Former Firefighter Fights For Free Speech

Earlier this month, a former Bourne, Massachusetts firefighter filed suit against the Town and municipal administrator, his former employer and a municipal administrative official in a Boston federal court. Former firefighter Richard Doherty alleged that the defendants violated his First Amendment rights by terminating his employment after he posted certain comments on Facebook.

facebook%20NO.jpgThe 47-year-old Mattapoisett resident had been a Bourne Fire Department paramedic and firefighter for 16 years prior to his dismissal last February.

Doherty was quoted as having posited that recovering his employment and reputation were his primary motivations for commencing the litigation. Doherty’s grim observation that “[I] have a family to take care of” also echoed apparent pecuniary considerations.

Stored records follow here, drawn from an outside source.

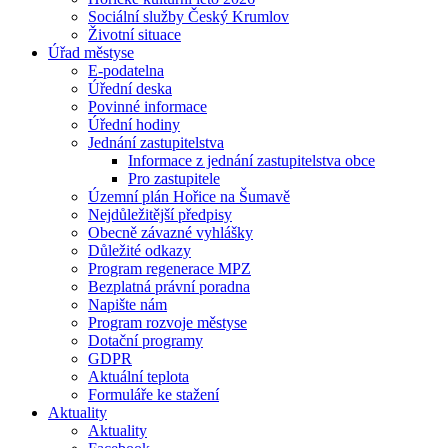
Sociální služby Český Krumlov
Životní situace
Úřad městyse
E-podatelna
Úřední deska
Povinné informace
Úřední hodiny
Jednání zastupitelstva
Informace z jednání zastupitelstva obce
Pro zastupitele
Územní plán Hořice na Šumavě
Nejdůležitější předpisy
Obecně závazné vyhlášky
Důležité odkazy
Program regenerace MPZ
Bezplatná právní poradna
Napište nám
Program rozvoje městyse
Dotační programy
GDPR
Aktuální teplota
Formuláře ke stažení
Aktuality
Aktuality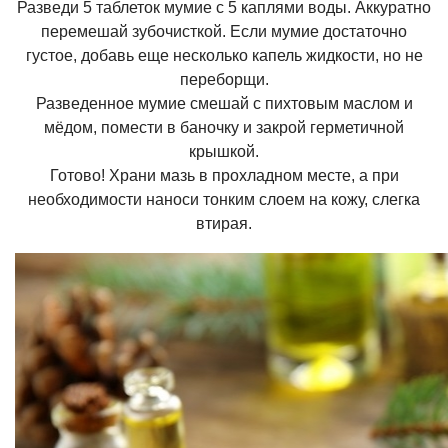
Разведи 5 таблеток мумие с 5 каплями воды. Аккуратно
перемешай зубочисткой. Если мумие достаточно
густое, добавь еще несколько капель жидкости, но не
переборщи.
Разведенное мумие смешай с пихтовым маслом и
мёдом, помести в баночку и закрой герметичной
крышкой.
Готово! Храни мазь в прохладном месте, а при
необходимости наноси тонким слоем на кожу, слегка
втирая.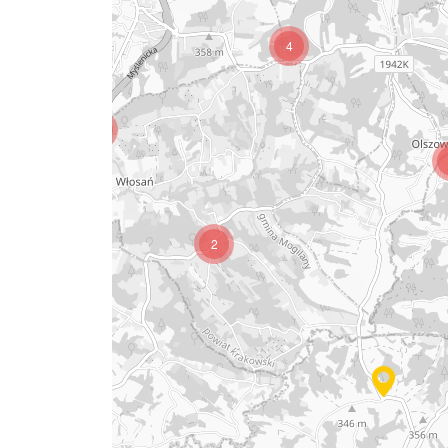
4
5
2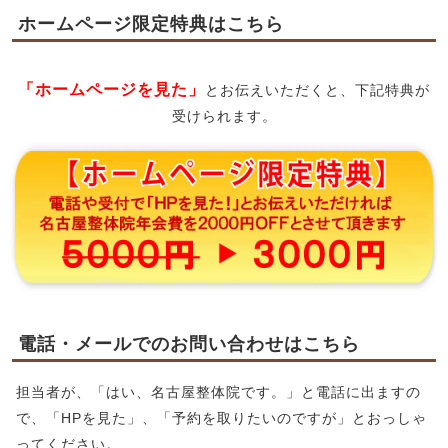
ホームページ限定特典はこちら
「ホームページを見た」
とお伝えいただくと、下記特典が
受けられます。
電話・メールでのお問い合わせはこちら
担当者が、「はい、名古屋整体院です。」と電話に出ますの
で、「HPを見た」、「予約を取りたいのですが」とおっしゃ
ってください。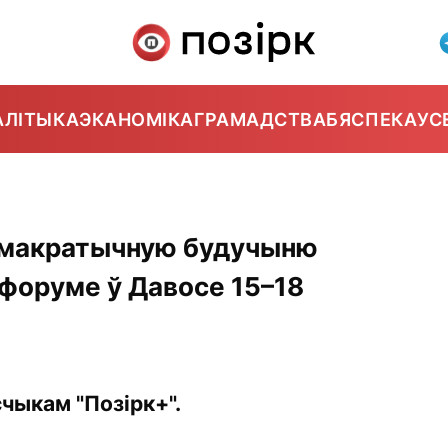
АЛІТЫКА
ЭКАНОМІКА
ГРАМАДСТВА
БЯСПЕКА
УС
эмакратычную будучыню
 форуме ў Давосе 15–18
чыкам "Позірк+".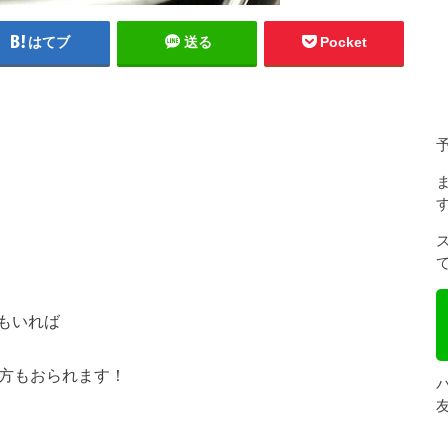
はてブ
送る
Pocket
もいれば
な方もおられます！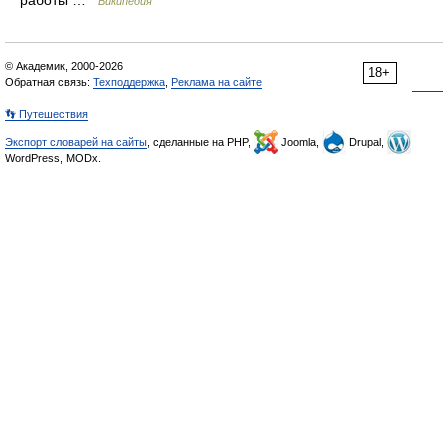
работы …
Википедия
© Академик, 2000-2026
18+
Обратная связь:
Техподдержка
,
Реклама на сайте
👣 Путешествия
Экспорт словарей на сайты
, сделанные на PHP,
Joomla,
Drupal,
WordPress, MODx.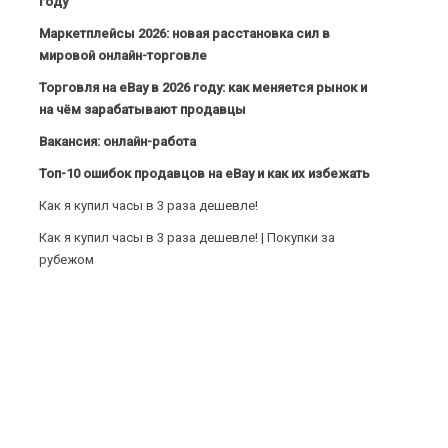
году
Маркетплейсы 2026: новая расстановка сил в
мировой онлайн-торговле
Торговля на eBay в 2026 году: как меняется рынок и
на чём зарабатывают продавцы
Вакансия: онлайн-работа
Топ-10 ошибок продавцов на eBay и как их избежать
Как я купил часы в 3 раза дешевле!
Как я купил часы в 3 раза дешевле! | Покупки за
рубежом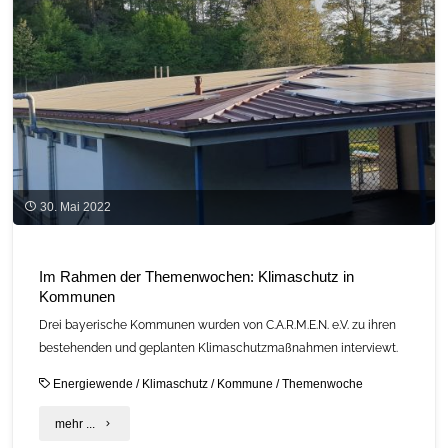
Videos"
30. Mai 2022
Im Rahmen der Themenwochen: Klimaschutz in
Kommunen
Drei bayerische Kommunen wurden von C.A.R.M.E.N. e.V. zu ihren
bestehenden und geplanten Klimaschutzmaßnahmen interviewt.
Energiewende
/
Klimaschutz
/
Kommune
/
Themenwoche
"Im
mehr ...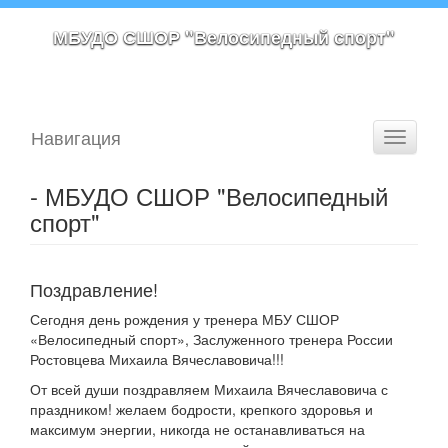
МБУДО СШОР "Велосипедный спорт"
Навигация
Toggle
navigati
- МБУДО СШОР "Велосипедный
спорт"
Поздравление!
Сегодня день рождения у тренера МБУ СШОР
«Велосипедный спорт», Заслуженного тренера России
Ростовцева Михаила Вячеславовича!!!
От всей души поздравляем Михаила Вячеславовича с
праздником! желаем бодрости, крепкого здоровья и
максимум энергии, никогда не останавливаться на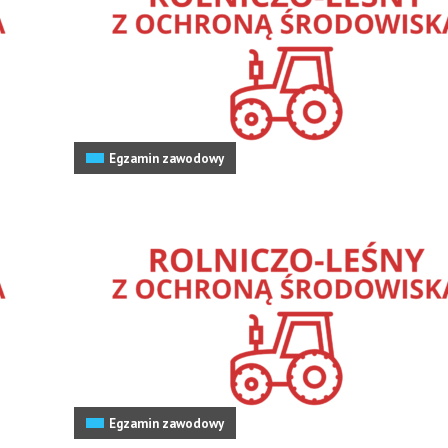
Egzamin zawodowy
Egzamin zawodowy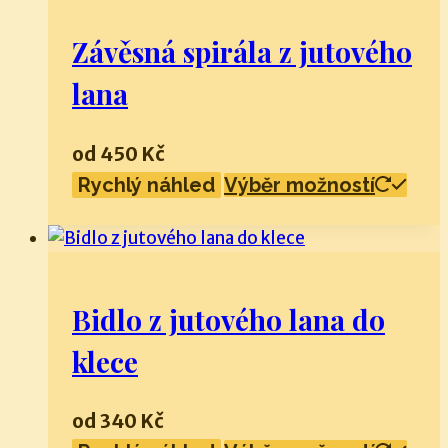
varia
Závěsná spirála z jutového
Možn
lze
lana
vybr
na
od
450
Kč
strá
Tent
prod
Rychlý náhled
Výběr možností
prod
má
více
varia
Bidlo z jutového lana do
Možn
lze
klece
vybr
na
od
340
Kč
strá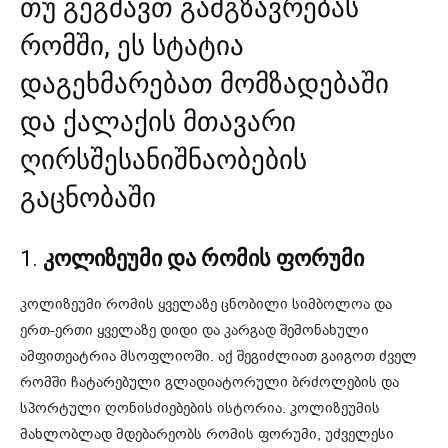
თუ გეგმავთ გამგზავრებას
რომში, ეს სტატია
დაგეხმარებათ მომზადებაში
და ქალაქის მთავარი
ღირსშესანიშნაობების
გაცნობაში
1.
კოლიზეუმი და რომის ფორუმი
კოლიზეუმი რომის ყველაზე ცნობილი სიმბოლოა და
ერთ-ერთი ყველაზე დიდი და კარგად შემონახული
ამფითეატრია მსოფლიოში. აქ შეგიძლიათ გაიგოთ ძველ
რომში ჩატარებული გლადიატორული ბრძოლების და
სპორტული ღონისძიებების ისტორია. კოლიზეუმის
მახლობლად მდებარეობს რომის ფორუმი, უძველესი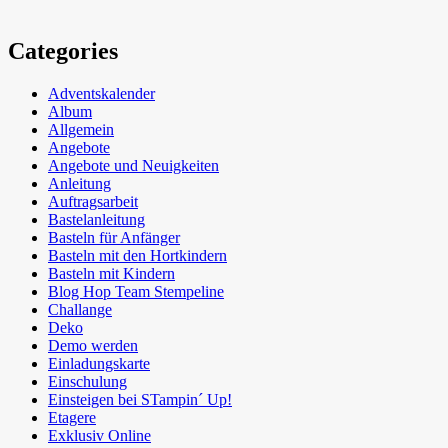
Categories
Adventskalender
Album
Allgemein
Angebote
Angebote und Neuigkeiten
Anleitung
Auftragsarbeit
Bastelanleitung
Basteln für Anfänger
Basteln mit den Hortkindern
Basteln mit Kindern
Blog Hop Team Stempeline
Challange
Deko
Demo werden
Einladungskarte
Einschulung
Einsteigen bei STampin´ Up!
Etagere
Exklusiv Online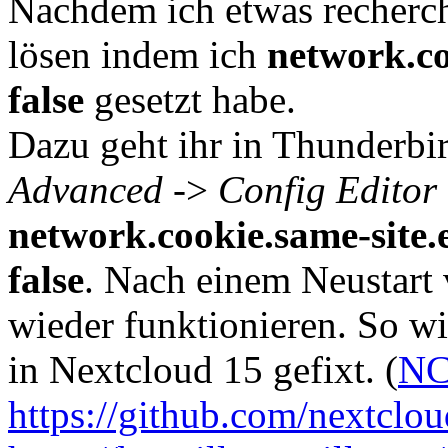
Nachdem ich etwas recherch
lösen indem ich
network.co
false
gesetzt habe.
Dazu geht ihr in Thunderbi
Advanced
->
Config Editor
network.cookie.same-site.
false
. Nach einem Neustart 
wieder funktionieren. So wi
in Nextcloud 15 gefixt. (
NC
https://github.com/nextclou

Doherty’s claims include back pay, reinstatement, legal fees, and compensation for emotional distress.

The main point of contention in the case seems to center around the alleged retaliatory motive underlying Doherty’s discharge. Per court pleadings, Town officials allegedly violated Doherty’s First Amendment free speech rights by firing him in retaliation for private postings he made on his personal Facebook page.

Ostensibly, Doherty’s remarks were highly critical of various practices and issues of concern within fire department. A representative speaking on behalf of Doherty’s attorney likened such commentary to a worker who vents by steam about his or her employment conditions while visiting a local bar. The lawyer observed quite aptly that such utterances have traditionally constituted legally protected speech.

The Town’s termination ruling found that Doherty’s posts “ridiculed and disparaged” various police and fire department officials. Doherty says that he was mainly concerned about his fellow firemens’ safety and welfare, as the department took a lackadaisical approach to such issues.

This case is reminiscent of the old adage, “I may disagree with what you say, but I will defend to the death your right to say it.”

Historically, First Amendment Free Speech rights have been the “holiest of holies” in American jurisprudence. Courts have been justifiably reluctant to limit the free expression of diverse ideologies and opinions.

Some contexts do constitute legally valid prior restraints on free speech, however. A famous example is a man’s false scream of “fire” in a crowded theater.

Case law analysis portends that the ultimate outcome of this case will likely hinge upon the court’s factual findings of Doherty’s true motivation for the disputed postings.

If the court finds his primary motivation to have been legitimate concern over vital matters of public interest, he will likely prevail. If, however, it finds his motivations were personal, he may be left without legal recourse.